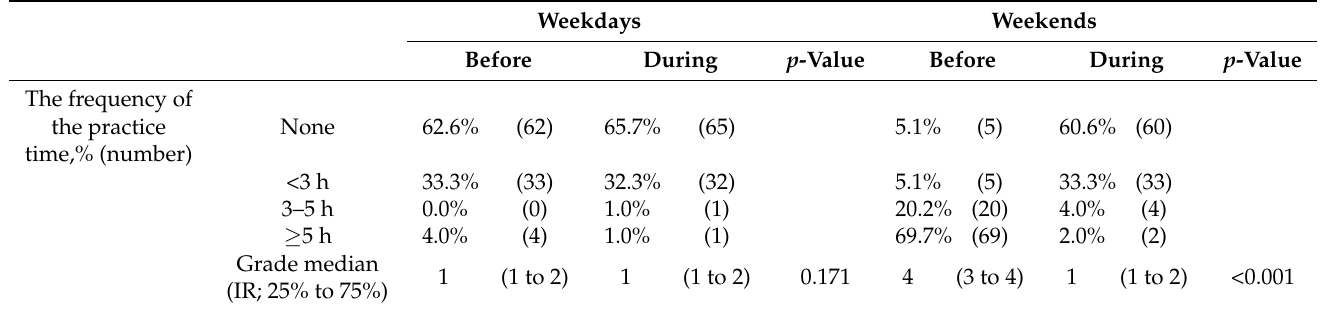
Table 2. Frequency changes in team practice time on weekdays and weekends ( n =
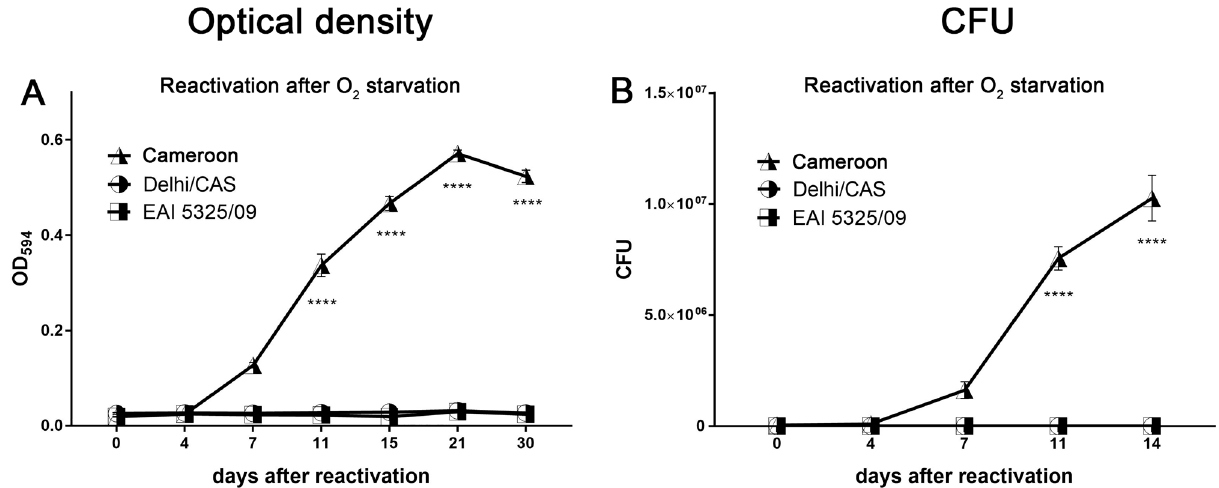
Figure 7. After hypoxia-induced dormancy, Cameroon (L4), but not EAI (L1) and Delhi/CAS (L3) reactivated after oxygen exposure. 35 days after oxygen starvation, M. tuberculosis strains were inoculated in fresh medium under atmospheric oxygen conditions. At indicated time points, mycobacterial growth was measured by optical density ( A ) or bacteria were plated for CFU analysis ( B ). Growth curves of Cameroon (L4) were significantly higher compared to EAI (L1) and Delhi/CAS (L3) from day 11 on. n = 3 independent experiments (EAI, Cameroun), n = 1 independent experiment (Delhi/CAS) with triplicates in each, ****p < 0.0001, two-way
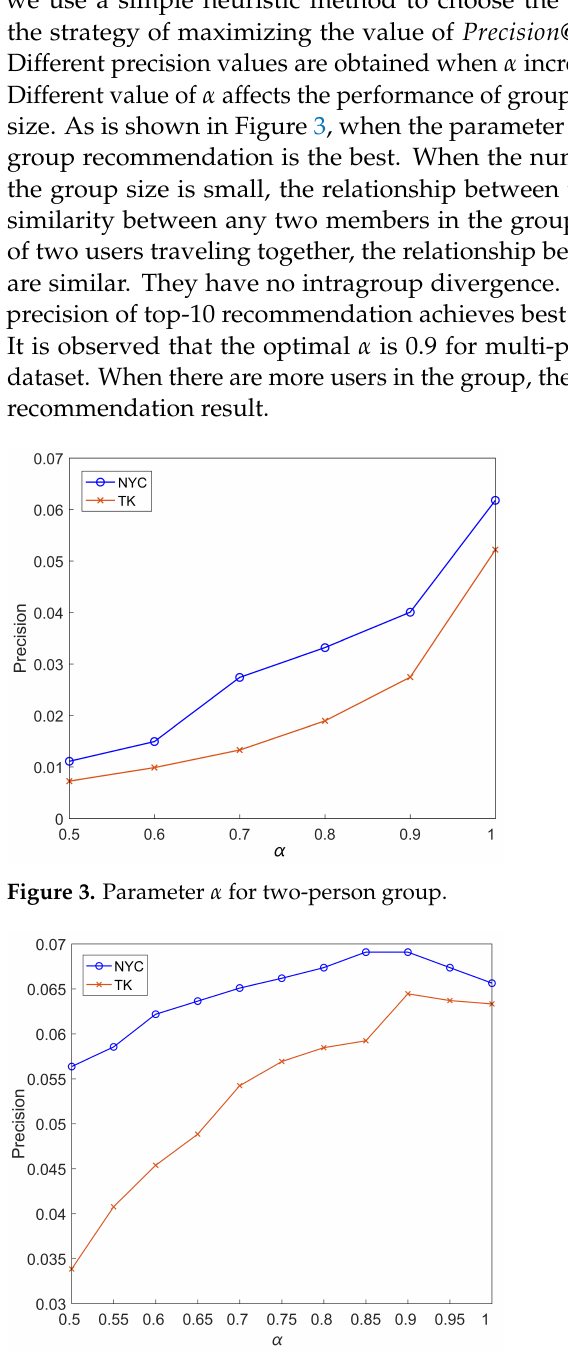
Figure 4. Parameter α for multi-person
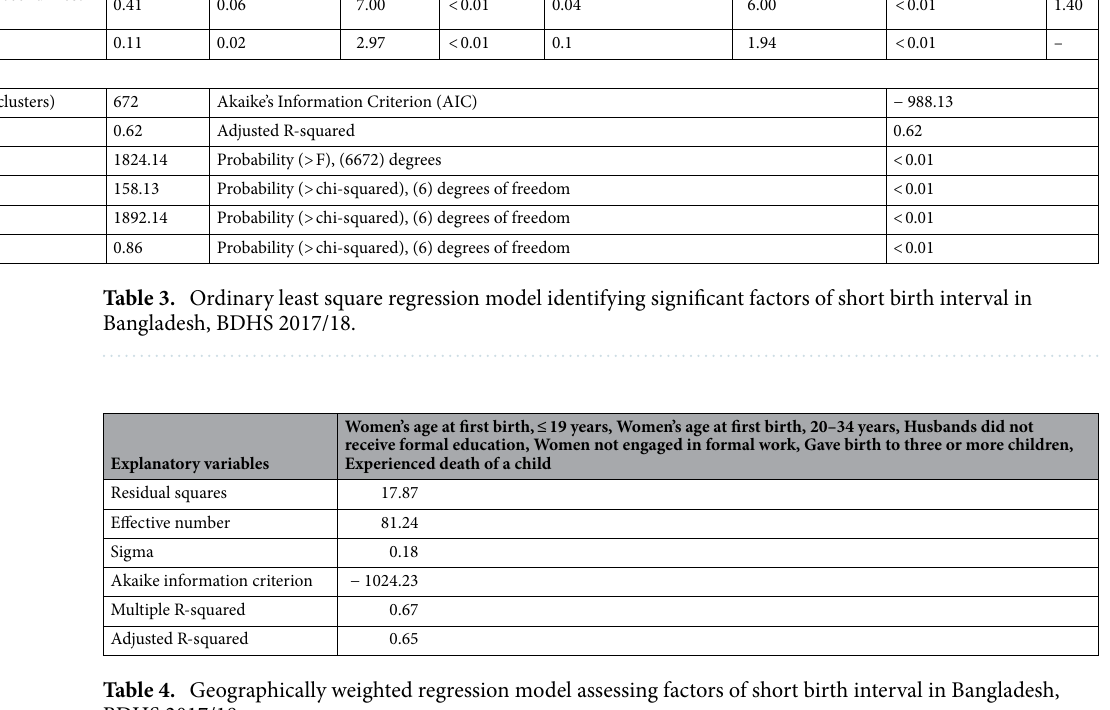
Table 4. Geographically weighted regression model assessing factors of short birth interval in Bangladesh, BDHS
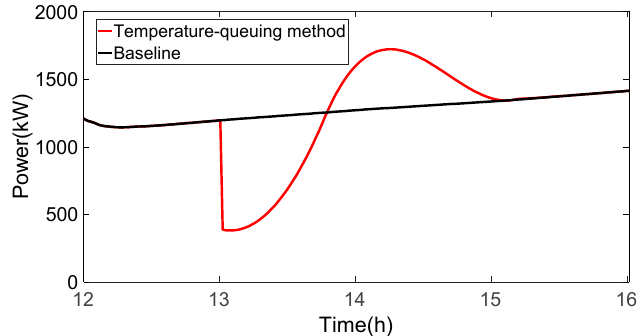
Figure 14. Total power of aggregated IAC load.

▬▬▬▬▬▬

Task —
Please copy exactly, and only, the lines from the one that contains "Table 4. Geographically" through the last line of the data above, omitting all pictures.

Expected answer —
Table 4. Geographically weighted regression model assessing factors of short birth interval in Bangladesh, BDHS
Figure 14. Total power of aggregated IAC load.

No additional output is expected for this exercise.